Saturday, September 18, 2021

 Day 11   An Amish Community Market, an 'English' community market, and more beautiful Vermont countryside.  Susan is a great tour guide (and cook!)

                                                                                Susan bought this yesterday at the trading post.  I had to post it!

        

This is a barn with some Amish selling produce and baked goods and things that they made like aprons, and pillows.  It also is the home of an animal rescue place.

                                                                                    
Some rescued mules.  Look at the size of those ears!!  
                                                                                

                                                                                   

They LOVED being petted.


They weren't even feeding them anything at this point.  They were just loving the attention.  The girls here said that they were being trained as volunteers at the rescue organization.

                                                                                
 

Some of the goods that the Amish ladies were selling.  The lady (an English woman not pictured) who runs the market and the animal rescue organization is also spearheading a fundraiser to help an Amish family who need to pay an estimated million dollars for the care of a young boy in the family.  Susan is participating in this community event.

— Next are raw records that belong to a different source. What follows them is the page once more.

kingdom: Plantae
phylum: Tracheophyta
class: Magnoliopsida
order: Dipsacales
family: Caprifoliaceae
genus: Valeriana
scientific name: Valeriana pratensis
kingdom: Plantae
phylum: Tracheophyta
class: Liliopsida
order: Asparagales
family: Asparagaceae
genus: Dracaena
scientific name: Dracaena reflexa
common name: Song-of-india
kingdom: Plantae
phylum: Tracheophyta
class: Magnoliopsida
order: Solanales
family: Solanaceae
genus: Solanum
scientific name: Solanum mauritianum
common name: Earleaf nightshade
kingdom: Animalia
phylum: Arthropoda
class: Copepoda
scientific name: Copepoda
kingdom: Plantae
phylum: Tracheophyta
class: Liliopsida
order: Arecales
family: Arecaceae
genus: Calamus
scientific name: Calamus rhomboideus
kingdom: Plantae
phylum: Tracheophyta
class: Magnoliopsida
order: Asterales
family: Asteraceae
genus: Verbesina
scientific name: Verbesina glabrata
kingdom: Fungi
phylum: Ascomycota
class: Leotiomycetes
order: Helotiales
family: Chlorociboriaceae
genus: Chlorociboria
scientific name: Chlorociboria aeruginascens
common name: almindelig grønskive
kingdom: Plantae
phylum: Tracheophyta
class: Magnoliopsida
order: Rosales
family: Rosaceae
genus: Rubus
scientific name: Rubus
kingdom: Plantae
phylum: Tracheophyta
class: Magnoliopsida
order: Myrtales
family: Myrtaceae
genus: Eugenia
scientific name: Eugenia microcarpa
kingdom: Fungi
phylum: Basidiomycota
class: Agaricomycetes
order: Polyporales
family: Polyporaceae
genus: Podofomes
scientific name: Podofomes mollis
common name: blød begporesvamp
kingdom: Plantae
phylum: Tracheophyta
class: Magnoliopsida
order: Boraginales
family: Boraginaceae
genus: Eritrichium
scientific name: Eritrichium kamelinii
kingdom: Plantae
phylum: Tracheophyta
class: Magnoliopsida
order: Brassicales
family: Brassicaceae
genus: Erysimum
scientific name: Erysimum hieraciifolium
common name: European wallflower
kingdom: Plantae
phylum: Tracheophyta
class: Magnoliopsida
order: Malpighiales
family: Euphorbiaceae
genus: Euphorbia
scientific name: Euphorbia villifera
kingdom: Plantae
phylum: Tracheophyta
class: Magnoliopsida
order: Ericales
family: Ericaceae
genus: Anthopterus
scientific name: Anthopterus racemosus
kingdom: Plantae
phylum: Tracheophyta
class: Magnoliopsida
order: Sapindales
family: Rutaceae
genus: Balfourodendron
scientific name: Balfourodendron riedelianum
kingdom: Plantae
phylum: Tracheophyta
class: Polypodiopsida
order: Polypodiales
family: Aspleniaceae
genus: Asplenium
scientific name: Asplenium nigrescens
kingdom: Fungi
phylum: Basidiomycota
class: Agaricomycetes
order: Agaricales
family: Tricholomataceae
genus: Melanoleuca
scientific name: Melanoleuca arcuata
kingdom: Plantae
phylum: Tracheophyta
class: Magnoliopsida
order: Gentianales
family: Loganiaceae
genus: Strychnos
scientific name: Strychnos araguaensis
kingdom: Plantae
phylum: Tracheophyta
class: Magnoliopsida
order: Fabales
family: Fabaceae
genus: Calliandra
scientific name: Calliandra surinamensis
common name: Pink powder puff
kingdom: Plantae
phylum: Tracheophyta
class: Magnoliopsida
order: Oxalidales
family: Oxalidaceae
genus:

                                                                                  

At the other market we visited,  Susan and I bought some tea from a homesteading family in the area.  They raise pork and lamb and chickens and beef and sell it.  He says that his kids were mad because the bacon that he made sold out and they didn't get much of it! Their practices in raising this meat sounded very healthy -- as close to grass fed and free range as they could get.  The pigs were allowed to stay outside most of the time and were fed slop (the family's leftover food) as well as grain, and the lambs were kept outside as much as possible too except when they got into the neighbor's garden then they had to be put in the barn for a while. The wife makes wreaths at Christmas time, and the husband (pictured here) is a history teacher as well as his duties homesteading.

                                                                        
    
    

                                                                                
 Went for a walk down the road just before dinner:             

The trickling brook was about the only sound I could hear besides a couple of bird and soft chirping of crickets.

I love these pointy topped (that's the scientific name) evergreens in Vermont.

Looking down on the forest floor from the road.  Lots of ferns.

This was a nice grouping of ferns, a moss covered stump an a young spruce tree.

I imagine deer bedding down for the night in this little clearing.

Some things I picked up on my walk -- I thought very artfully arranged until Susan had another idea:
                                                                                                                                                                                                                                                          
Ok,  This does look prettier. But it's not a fair contest.  Susan is an artist.  See her watercolor below:

                                                                                    
Beautiful!  She painted this with watercolors from a photo she took.

Tomorrow -- to Shelburne Museum just south of Burlington, VT.